Records from a data source:
Content starts

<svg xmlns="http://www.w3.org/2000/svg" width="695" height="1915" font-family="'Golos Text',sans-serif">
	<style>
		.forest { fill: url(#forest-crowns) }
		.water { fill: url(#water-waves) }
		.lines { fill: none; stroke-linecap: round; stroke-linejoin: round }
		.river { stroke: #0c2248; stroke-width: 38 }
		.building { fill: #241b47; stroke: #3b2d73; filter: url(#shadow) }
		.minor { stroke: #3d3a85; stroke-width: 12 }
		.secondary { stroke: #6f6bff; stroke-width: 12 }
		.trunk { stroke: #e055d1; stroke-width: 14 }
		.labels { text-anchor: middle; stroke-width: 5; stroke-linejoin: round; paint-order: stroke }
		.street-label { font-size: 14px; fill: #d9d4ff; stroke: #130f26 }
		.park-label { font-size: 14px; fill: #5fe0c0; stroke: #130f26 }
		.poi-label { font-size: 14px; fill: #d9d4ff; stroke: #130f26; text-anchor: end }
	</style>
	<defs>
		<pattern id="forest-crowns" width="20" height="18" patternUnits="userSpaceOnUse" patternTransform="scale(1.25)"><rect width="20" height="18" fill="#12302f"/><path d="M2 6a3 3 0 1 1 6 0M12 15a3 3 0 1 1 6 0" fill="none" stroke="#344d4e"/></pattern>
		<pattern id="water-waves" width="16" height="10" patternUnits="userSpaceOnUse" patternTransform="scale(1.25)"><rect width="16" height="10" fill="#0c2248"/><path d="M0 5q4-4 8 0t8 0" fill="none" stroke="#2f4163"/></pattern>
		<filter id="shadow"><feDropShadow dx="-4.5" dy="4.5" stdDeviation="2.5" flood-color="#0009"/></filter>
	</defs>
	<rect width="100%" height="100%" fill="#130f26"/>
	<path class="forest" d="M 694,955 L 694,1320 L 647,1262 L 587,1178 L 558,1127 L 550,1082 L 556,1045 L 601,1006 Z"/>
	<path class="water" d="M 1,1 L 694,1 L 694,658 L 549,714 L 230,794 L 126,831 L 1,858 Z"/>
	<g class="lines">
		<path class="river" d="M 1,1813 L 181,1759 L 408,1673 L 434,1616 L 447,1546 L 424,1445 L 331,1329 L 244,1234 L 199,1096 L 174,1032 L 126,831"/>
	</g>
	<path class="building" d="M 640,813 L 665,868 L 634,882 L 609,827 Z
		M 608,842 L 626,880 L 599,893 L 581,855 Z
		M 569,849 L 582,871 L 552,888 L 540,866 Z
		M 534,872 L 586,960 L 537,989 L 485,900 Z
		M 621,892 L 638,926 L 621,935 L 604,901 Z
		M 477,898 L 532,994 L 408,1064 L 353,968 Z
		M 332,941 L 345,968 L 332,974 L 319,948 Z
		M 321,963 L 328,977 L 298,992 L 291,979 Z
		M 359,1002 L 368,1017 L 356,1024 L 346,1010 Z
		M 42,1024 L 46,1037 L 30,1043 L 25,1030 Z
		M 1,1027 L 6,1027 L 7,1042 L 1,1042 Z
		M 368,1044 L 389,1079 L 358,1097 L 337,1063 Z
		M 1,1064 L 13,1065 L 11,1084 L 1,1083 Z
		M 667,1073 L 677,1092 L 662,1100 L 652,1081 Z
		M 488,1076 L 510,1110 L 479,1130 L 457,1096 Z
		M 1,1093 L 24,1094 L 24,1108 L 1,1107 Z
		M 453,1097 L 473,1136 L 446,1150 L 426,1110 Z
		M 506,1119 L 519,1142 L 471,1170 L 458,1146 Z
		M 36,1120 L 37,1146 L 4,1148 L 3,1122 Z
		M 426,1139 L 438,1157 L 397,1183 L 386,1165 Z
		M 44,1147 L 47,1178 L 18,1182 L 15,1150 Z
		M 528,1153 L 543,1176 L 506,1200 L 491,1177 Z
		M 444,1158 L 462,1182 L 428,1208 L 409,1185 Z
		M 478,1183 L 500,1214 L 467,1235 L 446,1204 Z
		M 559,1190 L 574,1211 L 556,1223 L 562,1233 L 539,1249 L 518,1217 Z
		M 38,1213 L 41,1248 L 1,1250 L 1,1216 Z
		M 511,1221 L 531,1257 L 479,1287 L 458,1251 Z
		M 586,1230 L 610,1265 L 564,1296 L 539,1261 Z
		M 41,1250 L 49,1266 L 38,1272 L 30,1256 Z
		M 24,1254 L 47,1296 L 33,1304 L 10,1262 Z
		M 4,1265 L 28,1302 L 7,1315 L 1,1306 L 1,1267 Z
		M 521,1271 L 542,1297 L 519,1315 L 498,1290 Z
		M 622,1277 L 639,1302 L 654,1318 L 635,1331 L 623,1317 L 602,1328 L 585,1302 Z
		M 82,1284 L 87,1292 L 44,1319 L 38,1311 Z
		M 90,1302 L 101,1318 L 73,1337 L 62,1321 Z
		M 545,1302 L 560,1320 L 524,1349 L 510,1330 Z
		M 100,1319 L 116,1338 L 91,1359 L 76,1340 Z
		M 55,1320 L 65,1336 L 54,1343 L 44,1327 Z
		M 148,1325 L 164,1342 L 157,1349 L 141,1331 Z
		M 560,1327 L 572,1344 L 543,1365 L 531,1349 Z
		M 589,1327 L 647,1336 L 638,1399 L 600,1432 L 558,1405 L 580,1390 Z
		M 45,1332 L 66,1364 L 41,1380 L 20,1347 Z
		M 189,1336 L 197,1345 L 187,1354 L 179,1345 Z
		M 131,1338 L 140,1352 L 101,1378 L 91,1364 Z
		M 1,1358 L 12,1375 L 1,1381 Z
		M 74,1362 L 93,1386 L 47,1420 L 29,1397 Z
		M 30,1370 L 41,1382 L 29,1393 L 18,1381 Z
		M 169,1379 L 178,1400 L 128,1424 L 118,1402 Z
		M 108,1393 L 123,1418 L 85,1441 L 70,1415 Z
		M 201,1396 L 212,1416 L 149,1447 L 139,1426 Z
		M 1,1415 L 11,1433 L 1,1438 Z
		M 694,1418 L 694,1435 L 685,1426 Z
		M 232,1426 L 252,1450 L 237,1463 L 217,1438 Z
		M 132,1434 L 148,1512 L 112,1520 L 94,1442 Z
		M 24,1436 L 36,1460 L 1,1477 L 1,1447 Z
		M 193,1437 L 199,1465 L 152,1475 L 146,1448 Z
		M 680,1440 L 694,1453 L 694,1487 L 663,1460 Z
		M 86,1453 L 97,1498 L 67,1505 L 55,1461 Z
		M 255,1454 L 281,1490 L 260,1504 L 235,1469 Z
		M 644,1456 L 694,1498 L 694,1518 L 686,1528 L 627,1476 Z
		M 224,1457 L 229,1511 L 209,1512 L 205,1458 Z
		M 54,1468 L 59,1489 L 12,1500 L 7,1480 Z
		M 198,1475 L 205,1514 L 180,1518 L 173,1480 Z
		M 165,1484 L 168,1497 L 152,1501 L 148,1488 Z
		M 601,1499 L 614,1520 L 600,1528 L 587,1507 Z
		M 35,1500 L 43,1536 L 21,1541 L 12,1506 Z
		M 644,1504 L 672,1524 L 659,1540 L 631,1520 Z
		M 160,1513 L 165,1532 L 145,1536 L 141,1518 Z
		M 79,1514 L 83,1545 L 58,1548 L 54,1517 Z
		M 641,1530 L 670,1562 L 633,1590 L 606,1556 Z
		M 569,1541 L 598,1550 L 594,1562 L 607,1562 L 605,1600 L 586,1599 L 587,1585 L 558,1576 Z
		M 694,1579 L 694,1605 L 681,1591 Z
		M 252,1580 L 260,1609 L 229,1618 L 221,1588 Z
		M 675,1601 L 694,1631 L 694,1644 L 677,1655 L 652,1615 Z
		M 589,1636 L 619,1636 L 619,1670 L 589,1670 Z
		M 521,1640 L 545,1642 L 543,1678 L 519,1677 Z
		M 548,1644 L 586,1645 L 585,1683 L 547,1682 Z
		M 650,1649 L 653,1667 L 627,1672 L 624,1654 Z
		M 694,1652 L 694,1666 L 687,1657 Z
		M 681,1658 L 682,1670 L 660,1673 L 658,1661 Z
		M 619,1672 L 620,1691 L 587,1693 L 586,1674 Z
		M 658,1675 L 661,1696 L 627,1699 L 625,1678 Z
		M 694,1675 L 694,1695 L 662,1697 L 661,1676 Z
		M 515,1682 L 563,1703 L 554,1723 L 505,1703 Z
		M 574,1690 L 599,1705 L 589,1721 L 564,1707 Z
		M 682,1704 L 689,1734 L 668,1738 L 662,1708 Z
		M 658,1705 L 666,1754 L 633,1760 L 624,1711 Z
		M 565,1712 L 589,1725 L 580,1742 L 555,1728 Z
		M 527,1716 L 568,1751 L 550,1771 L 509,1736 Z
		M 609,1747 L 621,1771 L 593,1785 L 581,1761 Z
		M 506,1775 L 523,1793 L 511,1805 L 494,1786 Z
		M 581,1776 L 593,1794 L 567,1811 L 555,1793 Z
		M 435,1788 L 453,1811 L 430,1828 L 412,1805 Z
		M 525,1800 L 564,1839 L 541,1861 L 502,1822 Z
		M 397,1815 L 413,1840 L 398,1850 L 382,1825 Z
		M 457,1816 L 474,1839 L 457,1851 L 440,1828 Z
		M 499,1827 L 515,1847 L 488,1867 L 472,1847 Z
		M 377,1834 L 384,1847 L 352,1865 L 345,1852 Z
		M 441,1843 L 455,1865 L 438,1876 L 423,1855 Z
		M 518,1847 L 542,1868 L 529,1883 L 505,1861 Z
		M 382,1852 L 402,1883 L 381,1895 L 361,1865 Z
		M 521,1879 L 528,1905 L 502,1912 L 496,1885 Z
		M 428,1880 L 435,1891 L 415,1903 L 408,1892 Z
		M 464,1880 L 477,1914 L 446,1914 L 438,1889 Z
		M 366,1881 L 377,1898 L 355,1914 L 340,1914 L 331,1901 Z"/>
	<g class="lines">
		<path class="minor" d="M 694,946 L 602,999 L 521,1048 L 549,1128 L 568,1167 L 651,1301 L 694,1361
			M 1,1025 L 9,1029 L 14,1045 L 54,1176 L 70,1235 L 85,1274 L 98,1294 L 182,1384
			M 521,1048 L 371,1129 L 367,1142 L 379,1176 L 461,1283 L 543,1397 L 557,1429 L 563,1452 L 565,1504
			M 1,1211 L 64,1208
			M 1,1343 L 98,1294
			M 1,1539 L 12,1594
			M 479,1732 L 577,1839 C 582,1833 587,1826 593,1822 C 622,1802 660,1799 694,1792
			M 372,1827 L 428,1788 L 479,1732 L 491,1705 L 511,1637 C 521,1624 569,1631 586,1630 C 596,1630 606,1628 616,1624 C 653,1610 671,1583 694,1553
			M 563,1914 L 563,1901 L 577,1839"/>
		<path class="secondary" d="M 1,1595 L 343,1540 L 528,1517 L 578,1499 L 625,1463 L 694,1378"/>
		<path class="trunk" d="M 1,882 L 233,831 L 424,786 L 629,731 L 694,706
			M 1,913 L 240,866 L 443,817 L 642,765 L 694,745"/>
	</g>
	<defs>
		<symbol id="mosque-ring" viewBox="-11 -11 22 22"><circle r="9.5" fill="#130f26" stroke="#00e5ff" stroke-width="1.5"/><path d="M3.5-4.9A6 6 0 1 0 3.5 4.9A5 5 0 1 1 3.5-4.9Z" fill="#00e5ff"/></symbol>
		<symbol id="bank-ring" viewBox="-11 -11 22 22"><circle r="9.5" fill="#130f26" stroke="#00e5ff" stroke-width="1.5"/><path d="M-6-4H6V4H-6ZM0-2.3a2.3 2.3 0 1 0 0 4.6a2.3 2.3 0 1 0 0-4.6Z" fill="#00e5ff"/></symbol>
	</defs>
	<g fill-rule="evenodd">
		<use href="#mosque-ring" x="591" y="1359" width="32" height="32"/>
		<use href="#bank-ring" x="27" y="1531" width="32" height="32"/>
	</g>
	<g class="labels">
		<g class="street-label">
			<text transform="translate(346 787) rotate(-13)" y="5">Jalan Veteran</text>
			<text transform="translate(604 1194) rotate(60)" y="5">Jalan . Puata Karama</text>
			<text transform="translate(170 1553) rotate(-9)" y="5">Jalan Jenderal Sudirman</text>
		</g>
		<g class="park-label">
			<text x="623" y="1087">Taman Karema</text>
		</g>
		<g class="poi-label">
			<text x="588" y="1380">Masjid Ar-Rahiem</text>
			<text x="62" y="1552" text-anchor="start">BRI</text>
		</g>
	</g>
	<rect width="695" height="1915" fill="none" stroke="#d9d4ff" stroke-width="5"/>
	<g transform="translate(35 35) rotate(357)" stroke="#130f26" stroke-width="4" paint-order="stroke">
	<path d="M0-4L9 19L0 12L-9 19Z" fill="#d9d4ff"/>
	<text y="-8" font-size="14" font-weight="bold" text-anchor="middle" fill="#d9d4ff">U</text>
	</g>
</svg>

Content ends
Content starts

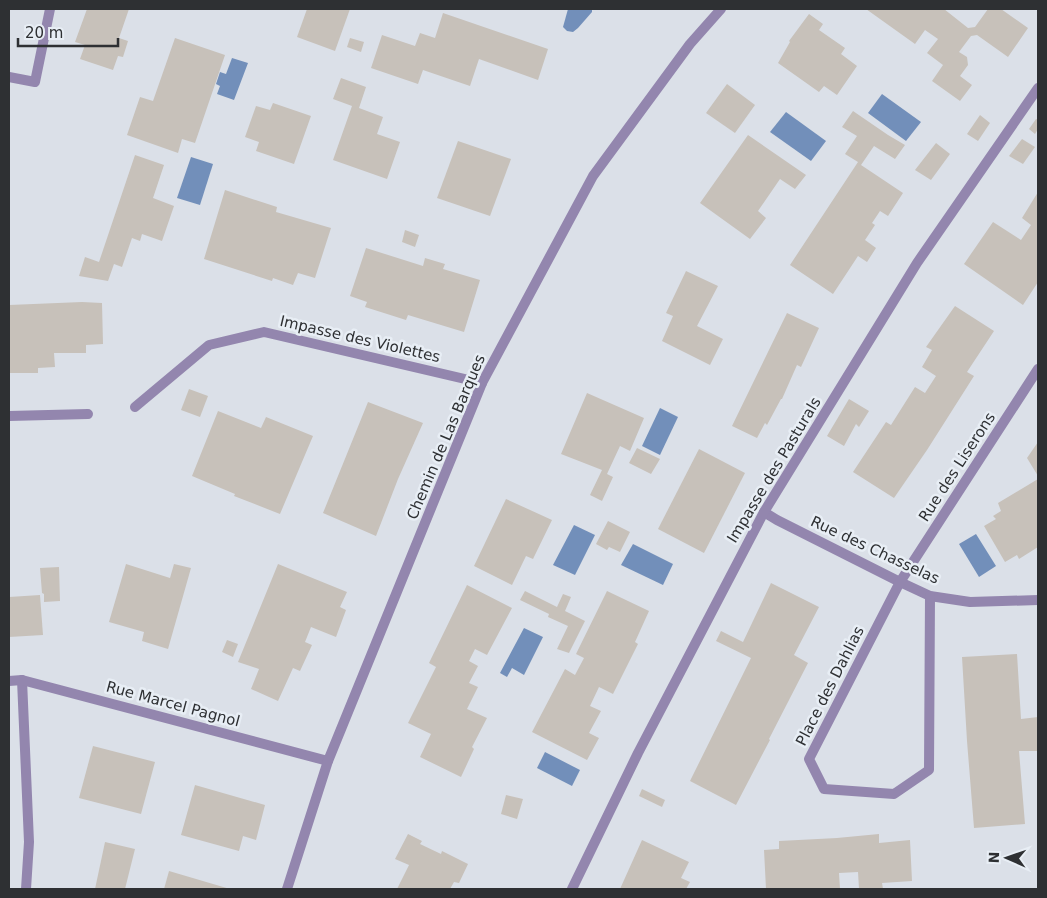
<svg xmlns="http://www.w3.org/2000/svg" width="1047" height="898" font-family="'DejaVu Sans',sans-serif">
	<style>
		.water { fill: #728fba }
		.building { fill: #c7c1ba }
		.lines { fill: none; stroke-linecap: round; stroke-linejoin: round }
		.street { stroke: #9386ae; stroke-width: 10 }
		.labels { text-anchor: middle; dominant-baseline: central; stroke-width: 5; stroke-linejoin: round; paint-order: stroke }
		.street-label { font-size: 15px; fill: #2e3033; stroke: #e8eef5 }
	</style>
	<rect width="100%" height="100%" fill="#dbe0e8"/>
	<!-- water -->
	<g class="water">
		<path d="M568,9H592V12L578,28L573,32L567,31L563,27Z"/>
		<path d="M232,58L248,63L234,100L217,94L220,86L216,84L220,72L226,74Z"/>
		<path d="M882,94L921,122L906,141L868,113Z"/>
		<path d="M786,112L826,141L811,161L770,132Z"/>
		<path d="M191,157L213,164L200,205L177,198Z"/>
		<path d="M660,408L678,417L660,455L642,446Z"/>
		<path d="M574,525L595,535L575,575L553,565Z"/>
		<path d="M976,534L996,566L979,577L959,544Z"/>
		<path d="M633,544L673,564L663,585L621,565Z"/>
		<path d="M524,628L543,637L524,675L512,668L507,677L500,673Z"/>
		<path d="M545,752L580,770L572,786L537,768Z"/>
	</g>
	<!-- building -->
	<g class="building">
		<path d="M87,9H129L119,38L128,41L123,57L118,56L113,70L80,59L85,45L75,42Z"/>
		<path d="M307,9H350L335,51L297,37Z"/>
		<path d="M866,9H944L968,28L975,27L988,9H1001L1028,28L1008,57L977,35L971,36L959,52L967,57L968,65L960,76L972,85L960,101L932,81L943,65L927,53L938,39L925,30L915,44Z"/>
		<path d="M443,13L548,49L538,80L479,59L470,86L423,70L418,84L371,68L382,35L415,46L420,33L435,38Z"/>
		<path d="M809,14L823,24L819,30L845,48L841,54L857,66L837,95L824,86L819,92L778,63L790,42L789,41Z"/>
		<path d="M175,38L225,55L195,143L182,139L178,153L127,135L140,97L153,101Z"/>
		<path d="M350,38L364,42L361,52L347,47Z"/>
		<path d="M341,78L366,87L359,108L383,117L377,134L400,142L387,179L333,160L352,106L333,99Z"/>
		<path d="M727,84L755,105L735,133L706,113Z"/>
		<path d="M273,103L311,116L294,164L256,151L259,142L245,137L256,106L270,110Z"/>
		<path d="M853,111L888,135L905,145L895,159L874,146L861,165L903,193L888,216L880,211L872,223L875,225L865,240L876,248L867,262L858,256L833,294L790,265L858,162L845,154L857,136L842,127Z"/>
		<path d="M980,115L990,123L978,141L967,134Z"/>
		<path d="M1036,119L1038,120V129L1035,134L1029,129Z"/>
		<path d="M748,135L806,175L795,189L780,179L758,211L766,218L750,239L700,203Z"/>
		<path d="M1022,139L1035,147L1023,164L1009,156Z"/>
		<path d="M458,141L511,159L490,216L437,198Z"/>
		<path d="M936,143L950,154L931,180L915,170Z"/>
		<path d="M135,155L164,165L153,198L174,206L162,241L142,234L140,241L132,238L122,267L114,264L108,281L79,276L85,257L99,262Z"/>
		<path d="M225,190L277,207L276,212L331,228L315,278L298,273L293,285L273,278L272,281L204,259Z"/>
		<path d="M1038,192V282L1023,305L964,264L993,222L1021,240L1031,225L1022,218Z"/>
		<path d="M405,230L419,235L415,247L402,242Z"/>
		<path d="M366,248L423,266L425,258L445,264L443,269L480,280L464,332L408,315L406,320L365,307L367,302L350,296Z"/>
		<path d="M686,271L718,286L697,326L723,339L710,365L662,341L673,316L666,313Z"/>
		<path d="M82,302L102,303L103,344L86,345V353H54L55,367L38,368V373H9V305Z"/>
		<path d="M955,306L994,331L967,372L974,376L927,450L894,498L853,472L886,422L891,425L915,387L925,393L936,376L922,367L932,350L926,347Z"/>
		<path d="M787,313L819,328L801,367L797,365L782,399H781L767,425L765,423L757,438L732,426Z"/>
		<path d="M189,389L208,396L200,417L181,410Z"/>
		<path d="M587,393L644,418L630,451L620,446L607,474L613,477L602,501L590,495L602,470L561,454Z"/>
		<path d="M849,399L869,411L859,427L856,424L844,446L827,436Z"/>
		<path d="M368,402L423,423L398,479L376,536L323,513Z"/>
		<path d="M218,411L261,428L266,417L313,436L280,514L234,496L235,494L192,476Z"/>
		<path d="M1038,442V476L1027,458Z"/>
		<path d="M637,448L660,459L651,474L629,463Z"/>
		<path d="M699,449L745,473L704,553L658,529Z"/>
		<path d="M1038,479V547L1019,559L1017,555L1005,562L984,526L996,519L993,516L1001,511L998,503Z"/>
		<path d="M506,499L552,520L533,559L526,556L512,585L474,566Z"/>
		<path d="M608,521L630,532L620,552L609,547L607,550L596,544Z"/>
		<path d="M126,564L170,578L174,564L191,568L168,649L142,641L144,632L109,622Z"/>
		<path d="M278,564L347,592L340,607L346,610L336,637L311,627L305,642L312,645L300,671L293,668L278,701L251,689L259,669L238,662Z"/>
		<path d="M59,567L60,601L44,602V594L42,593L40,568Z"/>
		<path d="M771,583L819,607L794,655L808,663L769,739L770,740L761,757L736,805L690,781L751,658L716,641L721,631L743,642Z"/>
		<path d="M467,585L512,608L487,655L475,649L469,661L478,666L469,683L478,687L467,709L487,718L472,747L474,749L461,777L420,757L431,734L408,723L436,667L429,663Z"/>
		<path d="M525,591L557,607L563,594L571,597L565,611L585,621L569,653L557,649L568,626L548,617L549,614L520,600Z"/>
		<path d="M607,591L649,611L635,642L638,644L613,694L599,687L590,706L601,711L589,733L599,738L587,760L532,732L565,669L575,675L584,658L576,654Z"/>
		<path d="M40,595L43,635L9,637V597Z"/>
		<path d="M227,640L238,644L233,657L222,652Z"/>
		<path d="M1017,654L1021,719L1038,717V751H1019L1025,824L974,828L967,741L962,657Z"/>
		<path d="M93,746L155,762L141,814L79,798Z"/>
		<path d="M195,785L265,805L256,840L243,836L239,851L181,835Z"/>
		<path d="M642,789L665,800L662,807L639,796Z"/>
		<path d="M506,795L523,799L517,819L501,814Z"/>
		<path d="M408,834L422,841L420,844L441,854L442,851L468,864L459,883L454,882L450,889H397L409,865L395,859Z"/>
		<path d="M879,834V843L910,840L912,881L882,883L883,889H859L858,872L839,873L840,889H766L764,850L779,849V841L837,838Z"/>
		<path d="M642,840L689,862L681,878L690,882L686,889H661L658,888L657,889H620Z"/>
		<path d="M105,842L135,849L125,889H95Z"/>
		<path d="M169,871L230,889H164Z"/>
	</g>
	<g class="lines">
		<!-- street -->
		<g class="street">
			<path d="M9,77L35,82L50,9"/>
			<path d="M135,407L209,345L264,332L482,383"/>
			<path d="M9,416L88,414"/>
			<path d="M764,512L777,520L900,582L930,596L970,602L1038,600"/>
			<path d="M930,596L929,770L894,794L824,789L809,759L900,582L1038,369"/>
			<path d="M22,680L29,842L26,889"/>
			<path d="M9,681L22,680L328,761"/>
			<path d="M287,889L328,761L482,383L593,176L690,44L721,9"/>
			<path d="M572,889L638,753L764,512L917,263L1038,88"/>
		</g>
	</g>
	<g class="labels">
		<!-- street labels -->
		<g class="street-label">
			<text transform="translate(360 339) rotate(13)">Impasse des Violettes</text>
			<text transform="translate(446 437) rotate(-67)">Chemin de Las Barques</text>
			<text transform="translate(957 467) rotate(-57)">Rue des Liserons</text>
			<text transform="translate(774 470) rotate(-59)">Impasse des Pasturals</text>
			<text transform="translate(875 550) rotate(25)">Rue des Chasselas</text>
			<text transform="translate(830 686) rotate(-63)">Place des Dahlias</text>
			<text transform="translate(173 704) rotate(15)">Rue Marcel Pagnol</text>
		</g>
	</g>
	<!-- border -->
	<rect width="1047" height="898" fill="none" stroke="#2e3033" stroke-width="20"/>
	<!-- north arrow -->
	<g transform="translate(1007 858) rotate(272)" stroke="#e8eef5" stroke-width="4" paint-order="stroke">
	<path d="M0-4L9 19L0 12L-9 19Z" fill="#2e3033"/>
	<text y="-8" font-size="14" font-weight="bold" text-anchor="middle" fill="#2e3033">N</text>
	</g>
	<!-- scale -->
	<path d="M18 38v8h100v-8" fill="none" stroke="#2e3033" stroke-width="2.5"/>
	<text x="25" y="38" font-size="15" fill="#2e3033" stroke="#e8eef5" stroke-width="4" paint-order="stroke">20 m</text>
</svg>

Content ends

[Exercise instructions]: Please show every line above that includes the word "bold".

[Response to the exercise]:
	<text y="-8" font-size="14" font-weight="bold" text-anchor="middle" fill="#d9d4ff">U</text>
	<text y="-8" font-size="14" font-weight="bold" text-anchor="middle" fill="#2e3033">N</text>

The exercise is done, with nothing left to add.